しかし、荀彧から今敵を制圧しなければ付け込まれる、と撤退に反対されます。ここで荀彧は、”曹操は武勇に優れ、英明でもあるし、天子を奉っているから正義もあるし、必ず成功します。”という説き方をしています。
すくなくも、荀彧は天子を奉戴する正義を信じていたのでしょう。しかし曹操は建前としてでもあまりそのような主張はしていなかったのではないでしょうか。
さて袁紹のところから逃げてきた許攸という者が曹操に、袁紹軍の糧秣を貯蔵している烏巣の淳于瓊らの軍の攻撃を進言します。曹操はその策を聞き入れ、本陣は曹洪にまかせ、曹操みずから攻撃にでます。

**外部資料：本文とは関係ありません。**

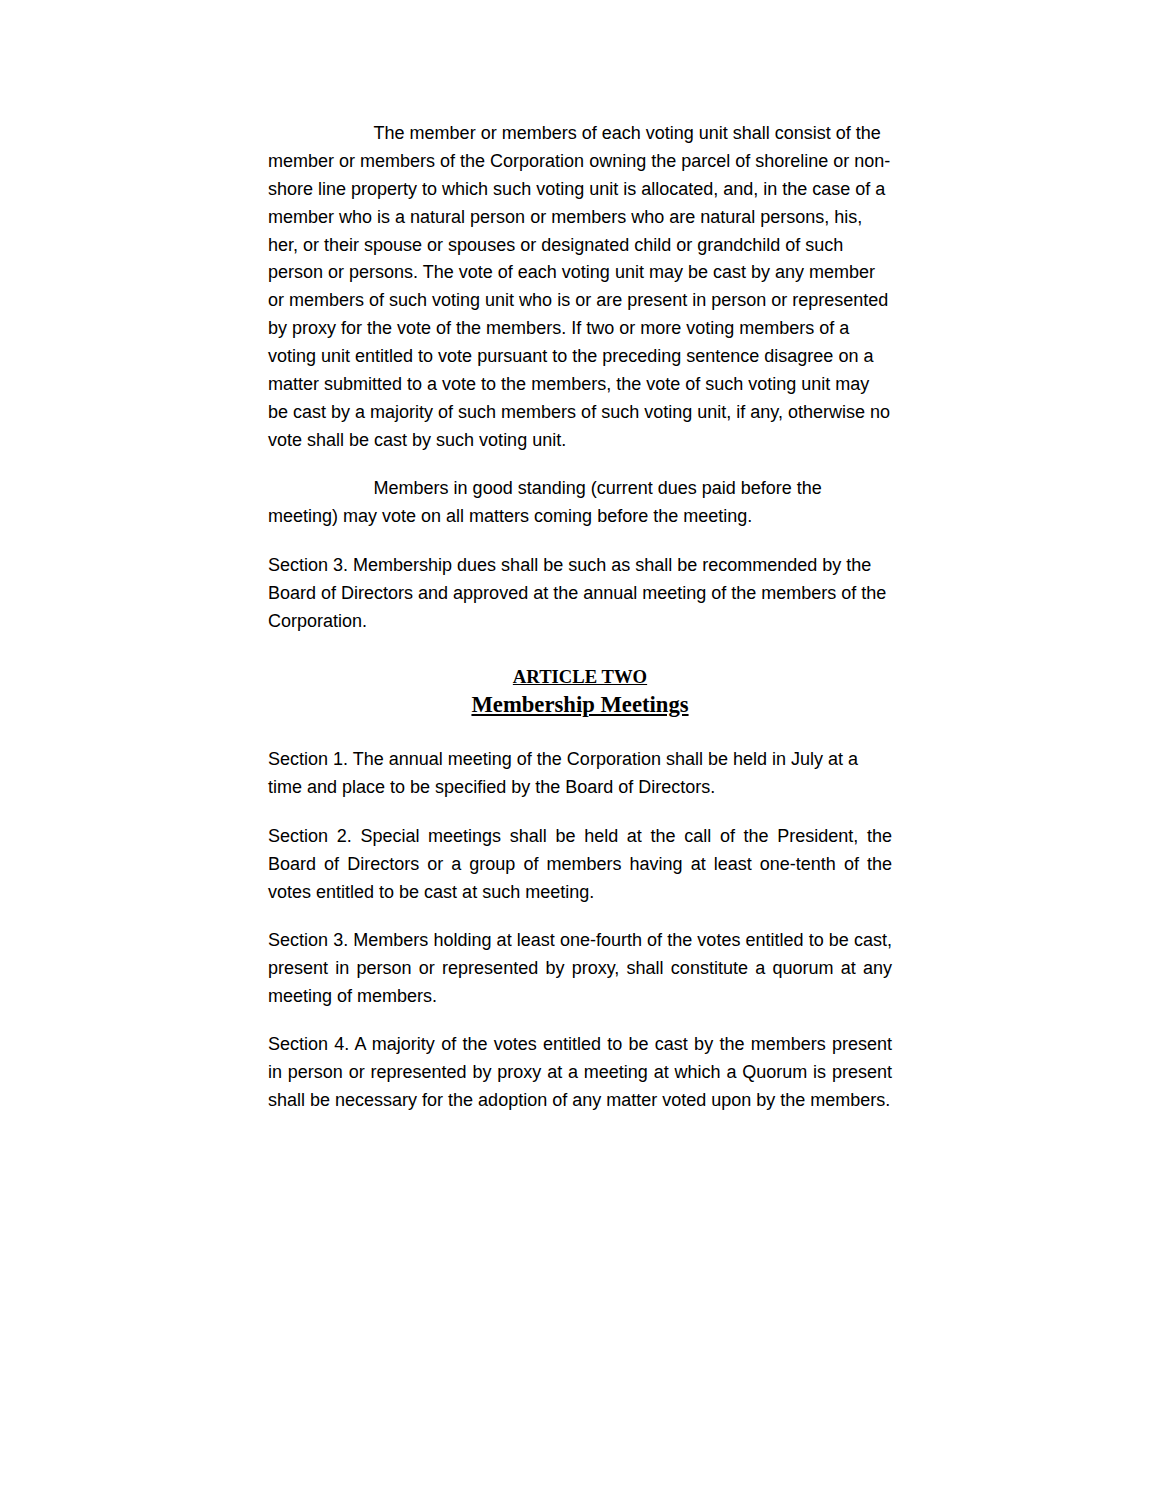The member or members of each voting unit shall consist of the member or members of the Corporation owning the parcel of shoreline or non-shore line property to which such voting unit is allocated, and, in the case of a member who is a natural person or members who are natural persons, his, her, or their spouse or spouses or designated child or grandchild of such person or persons. The vote of each voting unit may be cast by any member or members of such voting unit who is or are present in person or represented by proxy for the vote of the members. If two or more voting members of a voting unit entitled to vote pursuant to the preceding sentence disagree on a matter submitted to a vote to the members, the vote of such voting unit may be cast by a majority of such members of such voting unit, if any, otherwise no vote shall be cast by such voting unit.
Members in good standing (current dues paid before the meeting) may vote on all matters coming before the meeting.
Section 3. Membership dues shall be such as shall be recommended by the Board of Directors and approved at the annual meeting of the members of the Corporation.
ARTICLE TWO
Membership Meetings
Section 1. The annual meeting of the Corporation shall be held in July at a time and place to be specified by the Board of Directors.
Section 2. Special meetings shall be held at the call of the President, the Board of Directors or a group of members having at least one-tenth of the votes entitled to be cast at such meeting.
Section 3. Members holding at least one-fourth of the votes entitled to be cast, present in person or represented by proxy, shall constitute a quorum at any meeting of members.
Section 4. A majority of the votes entitled to be cast by the members present in person or represented by proxy at a meeting at which a Quorum is present shall be necessary for the adoption of any matter voted upon by the members.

これに対し袁紹の方は、糧秣輸送軍の支援に力を尽くすよりも、むしろ曹操の本営を攻撃して撃破すれば糧秣輸送軍の方は自然になんとかなる、という提案にのり、曹洪が守る本営の攻撃に張郃、高覧を派遣する一方、烏巣には不十分な数の騎兵を応援にだします。しかし、糧秣輸送軍は打ち破られ、淳于瓊は死にます。一方曹操の本陣に向かった部隊は淳于瓊が敗けたことを知って曹操に降伏してしまいます。
これで袁紹軍は糧秣をすべて失い、本陣を攻めた張郃と高覧の兵を失って惨敗となります。

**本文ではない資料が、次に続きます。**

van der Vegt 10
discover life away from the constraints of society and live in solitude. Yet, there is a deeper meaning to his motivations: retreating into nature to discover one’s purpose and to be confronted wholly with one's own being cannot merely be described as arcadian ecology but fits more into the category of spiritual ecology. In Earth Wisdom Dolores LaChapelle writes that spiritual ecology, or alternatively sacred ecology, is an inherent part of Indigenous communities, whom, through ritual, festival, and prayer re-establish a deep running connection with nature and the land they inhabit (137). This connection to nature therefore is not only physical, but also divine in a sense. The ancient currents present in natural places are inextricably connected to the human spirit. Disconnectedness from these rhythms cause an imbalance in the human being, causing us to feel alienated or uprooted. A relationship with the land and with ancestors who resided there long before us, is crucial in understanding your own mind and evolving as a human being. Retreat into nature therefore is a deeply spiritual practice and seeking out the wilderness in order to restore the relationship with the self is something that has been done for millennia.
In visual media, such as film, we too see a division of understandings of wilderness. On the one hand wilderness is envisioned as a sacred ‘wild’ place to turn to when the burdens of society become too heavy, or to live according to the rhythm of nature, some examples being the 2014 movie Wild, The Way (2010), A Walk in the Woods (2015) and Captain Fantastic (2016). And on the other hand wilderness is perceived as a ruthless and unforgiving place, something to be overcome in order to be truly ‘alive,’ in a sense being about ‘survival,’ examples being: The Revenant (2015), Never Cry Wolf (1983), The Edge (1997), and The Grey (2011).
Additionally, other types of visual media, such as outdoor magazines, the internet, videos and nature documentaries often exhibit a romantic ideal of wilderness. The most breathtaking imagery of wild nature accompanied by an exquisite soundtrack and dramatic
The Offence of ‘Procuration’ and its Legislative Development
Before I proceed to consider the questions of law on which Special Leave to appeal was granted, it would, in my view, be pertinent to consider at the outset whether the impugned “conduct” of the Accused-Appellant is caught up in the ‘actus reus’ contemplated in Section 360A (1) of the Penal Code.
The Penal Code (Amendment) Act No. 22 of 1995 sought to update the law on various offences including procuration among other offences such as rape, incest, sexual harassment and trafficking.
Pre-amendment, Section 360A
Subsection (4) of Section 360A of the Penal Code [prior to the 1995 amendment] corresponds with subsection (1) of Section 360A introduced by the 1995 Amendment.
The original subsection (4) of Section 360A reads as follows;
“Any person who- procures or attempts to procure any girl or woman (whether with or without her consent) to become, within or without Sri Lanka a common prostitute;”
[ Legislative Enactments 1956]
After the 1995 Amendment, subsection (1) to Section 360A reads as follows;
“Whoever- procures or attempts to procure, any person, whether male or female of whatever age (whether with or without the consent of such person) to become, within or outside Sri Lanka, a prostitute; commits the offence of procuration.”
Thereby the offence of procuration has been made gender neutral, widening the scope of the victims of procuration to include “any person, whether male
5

正史の記述の流れでは、曹操は正しい進言を採用し、袁紹は間違った意見を採った、ということになります。たしかに結果を見ればそのように見えます。
しかし曹操の果断さと軍事的センスの良さが成功をもたらした面があると思います。
曹操が袁紹の立場で曹洪の守る本営を大軍集中で攻撃したらこれを落とせたかもしれないし、あるいは逆に袁紹が曹操の立場なら、中途半端な烏巣攻撃で淳于瓊の軍に糧秣を守り切られてしまったかも知れないと思えるのです。

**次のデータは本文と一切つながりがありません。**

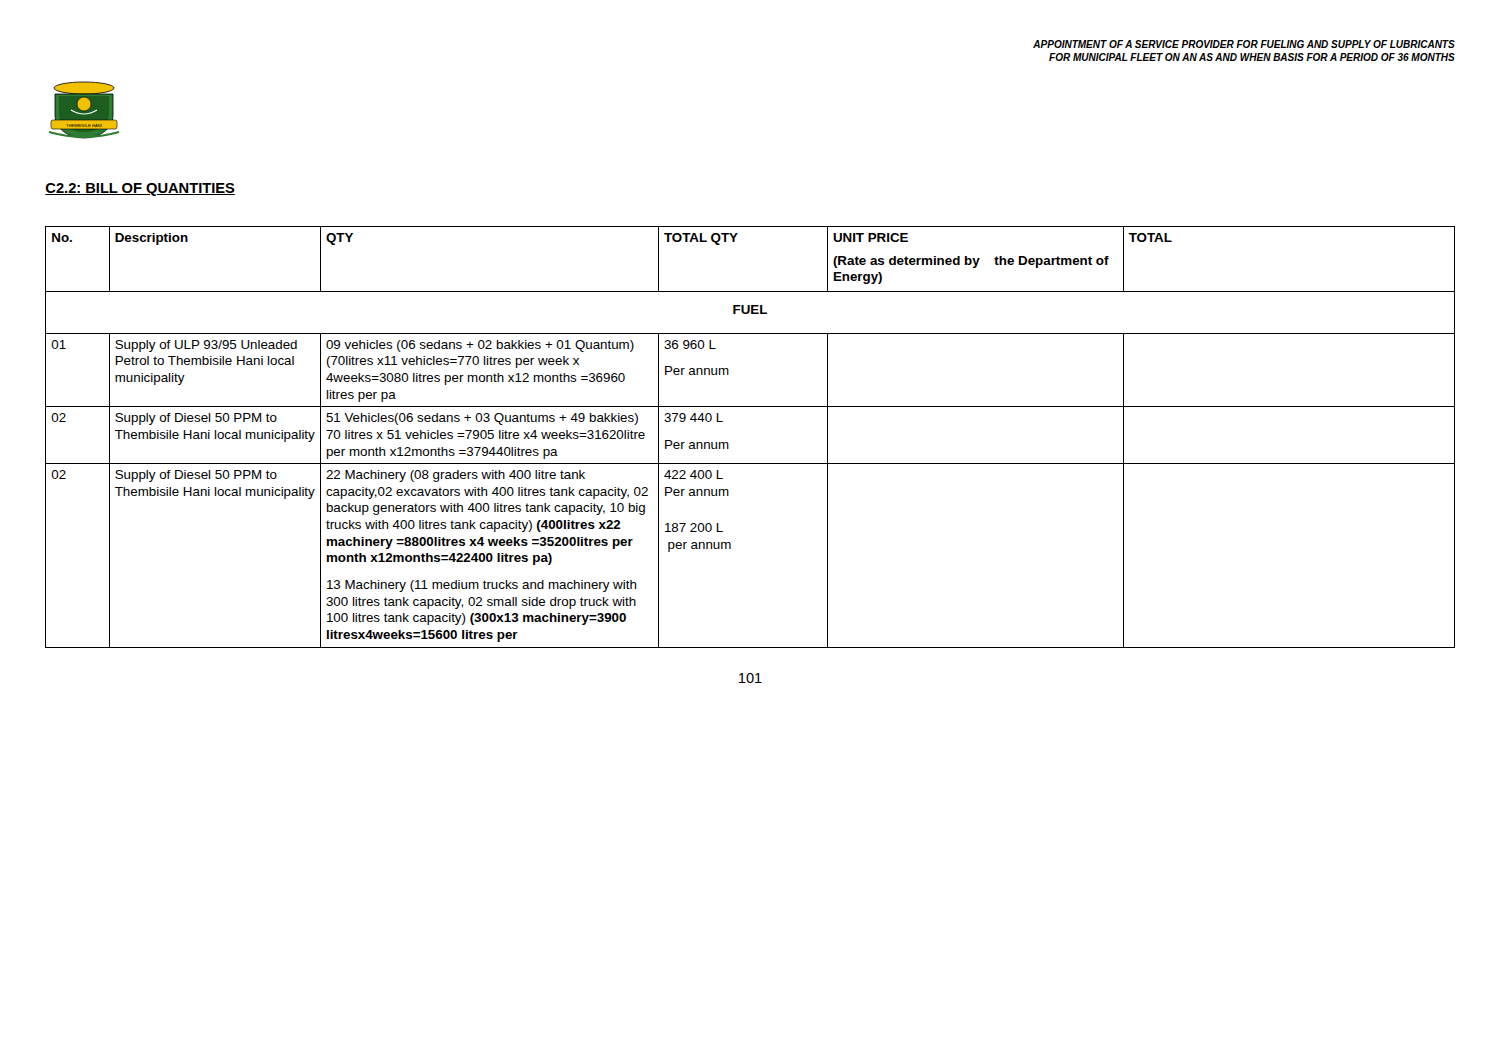APPOINTMENT OF A SERVICE PROVIDER FOR FUELING AND SUPPLY OF LUBRICANTS
FOR MUNICIPAL FLEET ON AN AS AND WHEN BASIS FOR A PERIOD OF 36 MONTHS
THEMBISILE HANI
C2.2: BILL OF QUANTITIES
| No. | Description | QTY | TOTAL QTY | UNIT PRICE (Rate as determined by the Department of Energy) | TOTAL |
| --- | --- | --- | --- | --- | --- |
| FUEL |
| 01 | Supply of ULP 93/95 Unleaded Petrol to Thembisile Hani local municipality | 09 vehicles (06 sedans + 02 bakkies + 01 Quantum) (70litres x11 vehicles=770 litres per week x 4weeks=3080 litres per month x12 months =36960 litres per pa | 36 960 L Per annum | | |
| 02 | Supply of Diesel 50 PPM to Thembisile Hani local municipality | 51 Vehicles(06 sedans + 03 Quantums + 49 bakkies) 70 litres x 51 vehicles =7905 litre x4 weeks=31620litre per month x12months =379440litres pa | 379 440 L Per annum | | |
| 02 | Supply of Diesel 50 PPM to Thembisile Hani local municipality | 22 Machinery (08 graders with 400 litre tank capacity,02 excavators with 400 litres tank capacity, 02 backup generators with 400 litres tank capacity, 10 big trucks with 400 litres tank capacity) (400litres x22 machinery =8800litres x4 weeks =35200litres per month x12months=422400 litres pa) 13 Machinery (11 medium trucks and machinery with 300 litres tank capacity, 02 small side drop truck with 100 litres tank capacity) (300x13 machinery=3900 litresx4weeks=15600 litres per | 422 400 L Per annum 187 200 L per annum | | |
101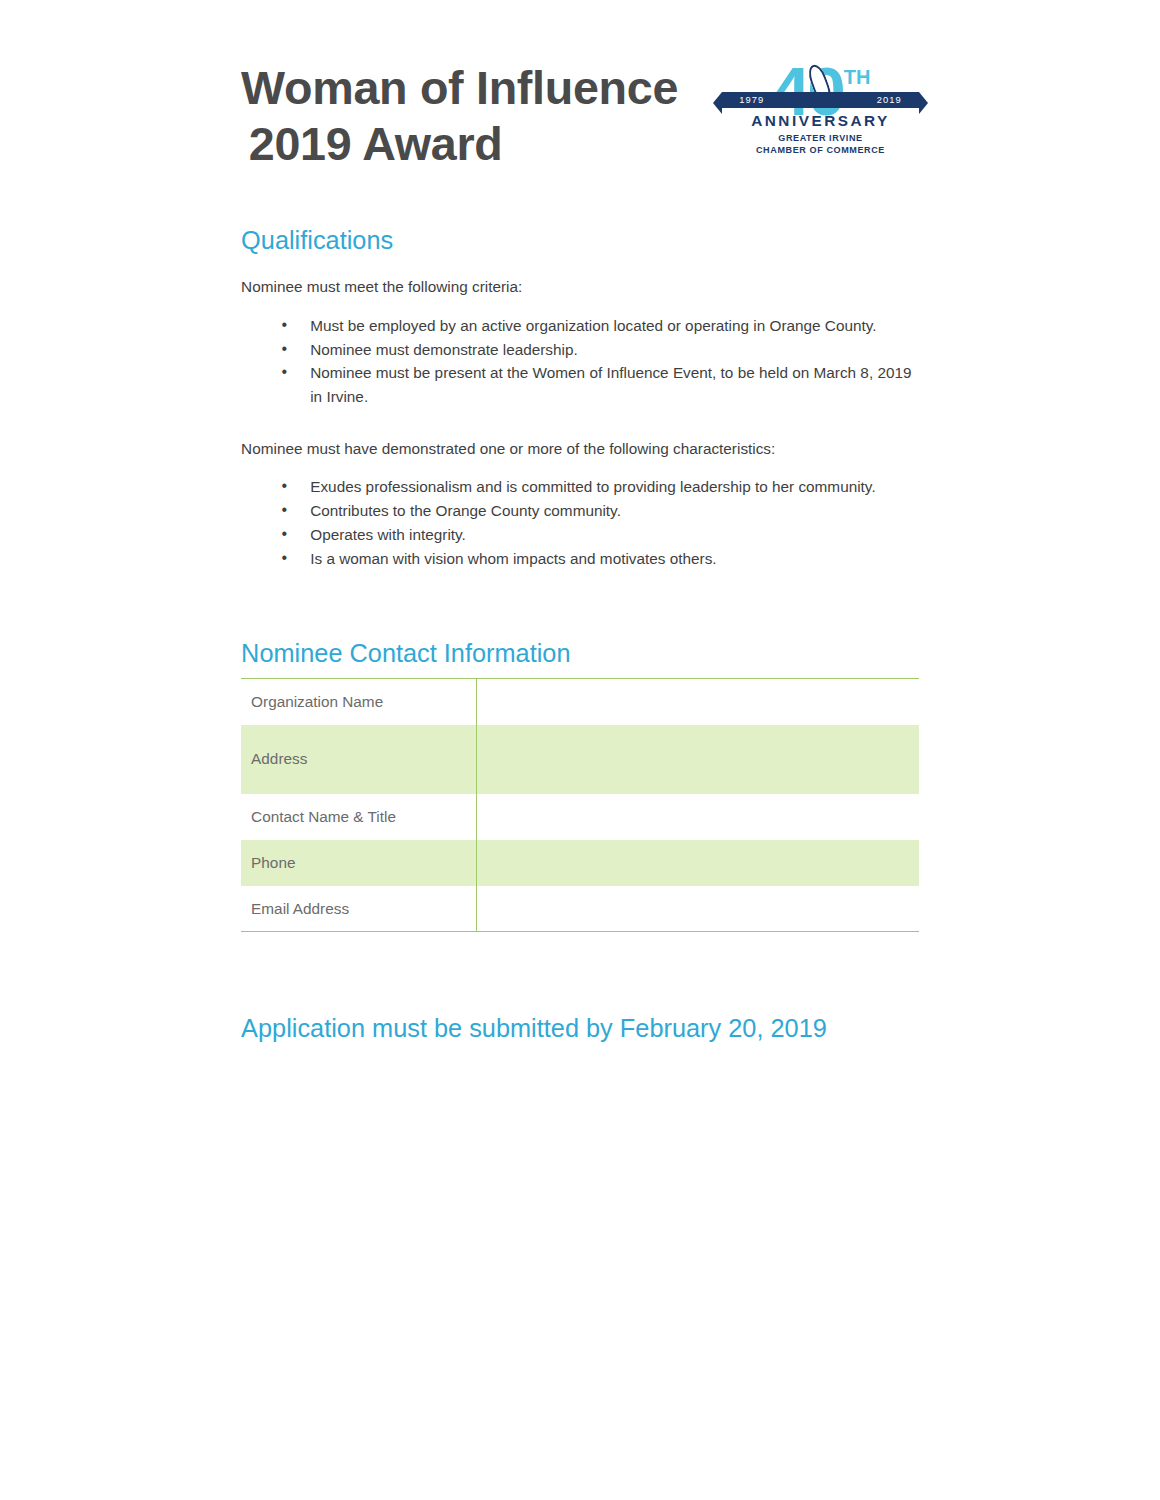Woman of Influence2019 Award
40TH
19792019
ANNIVERSARY
GREATER IRVINE
CHAMBER OF COMMERCE
Qualifications
Nominee must meet the following criteria:
Must be employed by an active organization located or operating in Orange County.
Nominee must demonstrate leadership.
Nominee must be present at the Women of Influence Event, to be held on March 8, 2019 in Irvine.
Nominee must have demonstrated one or more of the following characteristics:
Exudes professionalism and is committed to providing leadership to her community.
Contributes to the Orange County community.
Operates with integrity.
Is a woman with vision whom impacts and motivates others.
Nominee Contact Information
| Organization Name | |
| Address | |
| Contact Name & Title | |
| Phone | |
| Email Address | |
Application must be submitted by February 20, 2019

曹操は最終的には官渡の戦いに大勝し、許にもどりました。
一方、袁紹は敗れて這う這うの体で黄河を渡って逃れ、帰還しました。それからふたたび離散した兵を収容し、背いた諸郡県を平定しました。
しかし結局建安七年(202年)に病死します。
このあと袁紹の子供たち(長男の袁譚、三男の袁尚)は兄弟であらそって、曹操はこれに乗じて、旧袁紹の支配地はすべて取り込むことに成功します。